Read more: reporting funds Ireland

Trade body Irish Funds is using blockchain technology to help investment managers and their fund administrators tackle a challenging reporting regime put in place by Ireland's central bank.

MMIF, short for Resident Money Market and Investment Funds Return, was introduced in 2014 and applies to all UCITS and hedge funds based in Ireland.

Stats on securities lending/borrowing, derivatives and overdrafts form part of the reporting requirements, intended to be more fluid and systematic than the previous OFI1 process.

Fund administrators have been doing most of the work on behalf of their investor clients. However, preparing the reports has been costly and demanding on internal resources. 

The sheer volume of trades executed by many high frequency trading hedge funds (often tens of thousands of trades a day) has caused difficulties in the reporting process. 

Most have found the timeline for submission (monthly for money market funds and quarterly for others) very tight. Ongoing changes to the regulation, made with little notice by Ireland's central bank, haven't helped.

Responding to a survey by RR Donnelley last year, an individual claimed MMIF reporting was "the bane of everyone’s life" at their organisation.
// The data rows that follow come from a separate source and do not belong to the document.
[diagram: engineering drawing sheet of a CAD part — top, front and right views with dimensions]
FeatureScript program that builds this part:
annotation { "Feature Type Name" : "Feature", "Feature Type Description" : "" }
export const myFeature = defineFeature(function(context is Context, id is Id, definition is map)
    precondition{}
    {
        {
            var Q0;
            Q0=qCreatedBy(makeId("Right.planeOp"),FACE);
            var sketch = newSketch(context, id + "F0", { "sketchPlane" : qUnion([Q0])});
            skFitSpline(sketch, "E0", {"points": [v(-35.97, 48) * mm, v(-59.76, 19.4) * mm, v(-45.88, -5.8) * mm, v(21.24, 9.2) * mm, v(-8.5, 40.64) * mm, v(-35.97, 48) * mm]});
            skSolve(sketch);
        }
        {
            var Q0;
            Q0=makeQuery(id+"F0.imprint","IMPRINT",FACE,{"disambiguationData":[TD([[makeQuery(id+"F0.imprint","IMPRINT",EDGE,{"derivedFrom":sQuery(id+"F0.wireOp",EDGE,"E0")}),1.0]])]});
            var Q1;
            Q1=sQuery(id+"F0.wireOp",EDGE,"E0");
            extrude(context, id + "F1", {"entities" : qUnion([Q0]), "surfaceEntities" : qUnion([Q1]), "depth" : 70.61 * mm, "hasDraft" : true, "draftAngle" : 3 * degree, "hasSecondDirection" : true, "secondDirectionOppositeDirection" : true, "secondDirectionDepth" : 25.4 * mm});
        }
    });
This week Irish Funds, the representative body for the international investment fund community in Ireland, revealed it is building a blockchain-based platform focused on MIFF.

Eventually funds, administrators and regulators will be able to access the distributed ledger system which could lower costs, boost transparency and ease compliance.

Northern Trust, State Street and Metzler are involved in the proof of concept which is being developed at Deloitte’s recently opened EMEA Grid Blockchain Lab in Dublin.

"Regulatory reporting is a key obligation for our members and an area of priority focus for the Central Bank of Ireland in 2017," said Irish Funds chief executive Pat Lardner.

"This project and the development of the proof of concept with Deloitte will benefit industry, the regulator and demonstrates how Ireland is actively embracing FinTech."

David Dalton, head of financial services at Deloitte Ireland, added: "Blockchain technology has huge potential in financial services to reduce the cost and improve efficiency. This is an important step in bringing this to reality."